The stigmata are not gill-clefts, but they are formed by sub-divisions of a few original gill-clefts. Between the stigmata the wall of the pharynx has transverse and longitudinal bars containing blood vessels, thus, the pharynx appears like a basket. The lining of the pharynx is raised into ten longitudinal folds on each side.
(a) Dorsal Lamina:
Dorsal lamina is a thin flap lying inside the mid-dorsal roof of the pharynx. It bears a number of conical, ciliated projections called languets. The dorsal lamina runs from the posterior peripharyngal band to the opening of the oesophagus. The dorsal lamina and its languets can bend to one side to form a sort of tube through which food-laden mucus passes.
(b) Endostyle:
Lying in the mid- ventral floor of the pharynx is an endostyle. It is a longitudinal groove with four longitudinal rows of gland cells with ciliated cells between them. The middle row of cells has long cilia. The gland cells of endostyle secrete mucus which is driven laterally by ciliated cells. Endostyle is homologus with thyroid gland of vertebrates.

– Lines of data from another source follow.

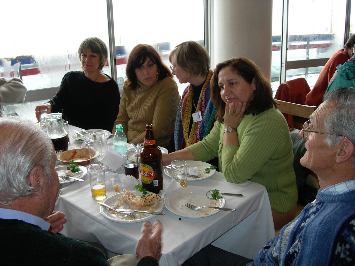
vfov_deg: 37.7
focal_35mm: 38
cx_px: 178
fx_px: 390
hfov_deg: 49.0
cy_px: 133
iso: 50
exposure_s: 1/30
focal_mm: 7.8
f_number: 2.8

The posterior region of the pharynx is known as oesophageal area, around which all the folds of the pharynx converge. It has two semi-circular lips enclosing an aperture which leads into an oesophagus.
4. Oesophagus:-
It is a short bent tube having four ciliated groves in its lining which direct the food into the stomach.
5. Stomach:-
The stomach is wider than the oesophagus but its walls are thin and have a tubular, branching pyloric gland. The tubules of the pyloric gland open by a single aperture in the middle posterior fold of the intestine. Stomach opens into a thin-walled intestine.
6. Intestine:-
It has two parallel limbs forming a U. The intestine joins a short ciliated rectum opening by an anus into the dorsal part of the atrial cavity known as cloaca. The cloaca leads dorsally into the atrial siphon, opening outside through atriopore or atrial aperture. Like branchial siphon, the atrial siphon is also lined by ectoderm and, thus, represents the proctodaeum.